The district isn’t getting such a squad, but it does plan to increase the number of armed district patrol officers from 20 to 25 next year, said Melissa Craven, the district’s interim deputy chief of support services. That expansion will be funded by a separate pot of money.
In addition, the district is working with the city to grant those officers expanded authority to write tickets to students for low-level municipal code violations, Craven said. The details are still being worked out, but a district presentation gives a few examples of the types of violations, including marijuana possession, trespassing, and vandalism. Patrol officers still wouldn’t be able to make arrests or initiate 72-hour hospitalizations for students in mental health crises.
The move may increase the likelihood that a student will interact with an armed district officer at the same time their likelihood of interacting with a police officer is decreasing. But Craven said that’s not a bad thing. District patrol officers have students’ best interest at heart, she said, in addition to training in nonviolent crisis intervention and trauma-informed practices.
“Our officers, whether campus security officers or patrol officers, come to this work with a different lens,” Craven said. “They are truly here to support our students.”
That gives Bacon pause.She said the district needs to ensure it’s not de facto replacing one law enforcement presence with another. “If it wasn’t clear to folks our intention with this resolution, then we need to go back and be sure those intentions are actually met,” she said.
When Chalkbeat told Bacon about what happened to Kal-El on the steps of his elementary school, she said she began to shake.
“It shouldn’t have happened,” she said. “Grapes. I’ll never forget that for the rest of my life.”
Lasting fear — and hope for the future
Kal-El and his mother hope the district’s efforts are sincere. Uebelher said she has seen her son go from an eager student who was learning Spanish and built a digestive system out of marbles to a pre-teen who can’t do division and struggles with writing by hand. When he went to public school, he was a grade ahead academically, and now he’s a year and a half behind, she said.

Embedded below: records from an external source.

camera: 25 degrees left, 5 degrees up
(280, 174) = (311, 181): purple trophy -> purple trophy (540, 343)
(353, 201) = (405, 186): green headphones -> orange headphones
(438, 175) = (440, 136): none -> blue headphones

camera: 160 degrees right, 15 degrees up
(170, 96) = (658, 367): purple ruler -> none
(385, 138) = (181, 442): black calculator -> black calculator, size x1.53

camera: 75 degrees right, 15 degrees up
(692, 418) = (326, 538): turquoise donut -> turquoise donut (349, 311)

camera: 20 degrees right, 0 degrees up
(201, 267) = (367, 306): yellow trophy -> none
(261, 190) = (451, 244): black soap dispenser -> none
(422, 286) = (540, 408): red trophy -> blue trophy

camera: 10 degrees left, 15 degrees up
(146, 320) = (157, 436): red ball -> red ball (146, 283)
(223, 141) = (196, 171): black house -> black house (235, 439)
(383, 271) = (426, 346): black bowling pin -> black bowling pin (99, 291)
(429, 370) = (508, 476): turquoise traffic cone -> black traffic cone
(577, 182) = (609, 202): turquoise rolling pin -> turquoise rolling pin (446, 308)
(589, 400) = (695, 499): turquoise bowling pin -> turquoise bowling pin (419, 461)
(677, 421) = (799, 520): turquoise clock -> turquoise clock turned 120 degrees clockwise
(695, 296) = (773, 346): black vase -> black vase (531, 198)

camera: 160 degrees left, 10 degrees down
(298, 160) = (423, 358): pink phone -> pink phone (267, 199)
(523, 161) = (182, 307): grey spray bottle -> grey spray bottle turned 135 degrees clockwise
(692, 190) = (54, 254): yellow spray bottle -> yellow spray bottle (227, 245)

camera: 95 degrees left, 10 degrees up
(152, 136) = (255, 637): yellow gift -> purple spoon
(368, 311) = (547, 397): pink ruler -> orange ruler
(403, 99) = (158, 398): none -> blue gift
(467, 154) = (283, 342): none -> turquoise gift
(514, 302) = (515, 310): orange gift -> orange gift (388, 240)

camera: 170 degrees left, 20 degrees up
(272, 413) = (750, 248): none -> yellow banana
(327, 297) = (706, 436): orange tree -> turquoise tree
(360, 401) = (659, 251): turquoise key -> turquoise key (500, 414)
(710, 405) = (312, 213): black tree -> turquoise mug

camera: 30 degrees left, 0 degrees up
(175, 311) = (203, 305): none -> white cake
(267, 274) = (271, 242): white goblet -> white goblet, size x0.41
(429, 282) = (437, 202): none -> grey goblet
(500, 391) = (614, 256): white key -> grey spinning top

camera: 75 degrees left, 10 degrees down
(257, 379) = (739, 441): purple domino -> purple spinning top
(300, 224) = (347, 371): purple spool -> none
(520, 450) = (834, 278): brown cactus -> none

But more than academic consequences, it’s the fear she sees in her child that worries her. Although Uebelher said many of the officers who interacted with Kal-El at school were kind and compassionate, their mere presence was terrifying for him.
She remembers once finding Kal-El cowering under a table while an officer stood with his hands on his belt. Uebelher crawled under the table and looked up. The officer was so tall that she said from Kal-El’s vantage point, it looked like his bald head touched the ceiling.
The officer asked her why Kal-El was so afraid of the police.
Uebelher said she remembers thinking, “Have you seen yourself?”
“You’ve got a gun, you’ve got mace, you’ve got a taser,” Uebelher said. “It was more the psychological part of it that was so bad for Kal-El.
“We try to teach our kids that bad guys get the police called on them. As a child, it’s like, ‘Well, they’re here for me. I must be a bad guy.’ … He internalized that.”
Kal-El hopes no other student ever has to.
“I don’t want this to happen to anybody else,” he said.
This article was originally posted on He’s 11. By his mom’s count, he’s had more than 30 interactions with armed officers at school.